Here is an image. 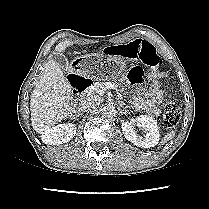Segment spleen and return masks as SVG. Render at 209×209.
I'll use <instances>...</instances> for the list:
<instances>
[{
	"label": "spleen",
	"mask_w": 209,
	"mask_h": 209,
	"mask_svg": "<svg viewBox=\"0 0 209 209\" xmlns=\"http://www.w3.org/2000/svg\"><path fill=\"white\" fill-rule=\"evenodd\" d=\"M174 136H175V132L174 131L168 133L167 135H165V137H164V139L162 141V144L167 143L168 141H170L171 139H173Z\"/></svg>",
	"instance_id": "1"
}]
</instances>
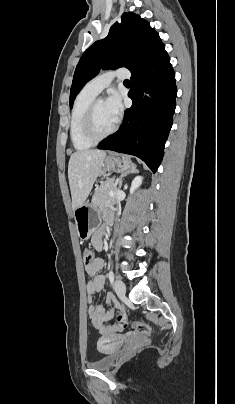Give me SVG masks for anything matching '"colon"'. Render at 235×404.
<instances>
[{"label": "colon", "instance_id": "colon-1", "mask_svg": "<svg viewBox=\"0 0 235 404\" xmlns=\"http://www.w3.org/2000/svg\"><path fill=\"white\" fill-rule=\"evenodd\" d=\"M93 261H94L93 252L90 249H85L84 252H83V262H84V264L89 265ZM127 327H128V321H127L126 315L123 312H121L118 315V318H117V328L119 330H123V329H125ZM130 327L135 332L140 333V334H146V335L150 334L152 332V330H153L152 327L149 324L143 323V322H138V321L132 322L130 324Z\"/></svg>", "mask_w": 235, "mask_h": 404}]
</instances>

______________________________

WHAT YOU SHOULD DO: Can you print the stretch of the records from the line containing "Give me SVG" through the last line, word for word, with the pictures left out?

RESPONSE:
Give me SVG masks for anything matching '"colon"'. Render at 235×404.
<instances>
[{"label": "colon", "instance_id": "colon-1", "mask_svg": "<svg viewBox=\"0 0 235 404\" xmlns=\"http://www.w3.org/2000/svg\"><path fill=\"white\" fill-rule=\"evenodd\" d=\"M93 261H94L93 252L90 249H85L84 252H83V262H84V264L89 265ZM127 327H128V321H127L126 315L123 312H121L118 315V318H117V328L119 330H123V329H125ZM130 327L135 332L140 333V334H146V335L150 334L152 332V330H153L152 327L149 324L143 323V322H138V321L132 322L130 324Z\"/></svg>", "mask_w": 235, "mask_h": 404}]
</instances>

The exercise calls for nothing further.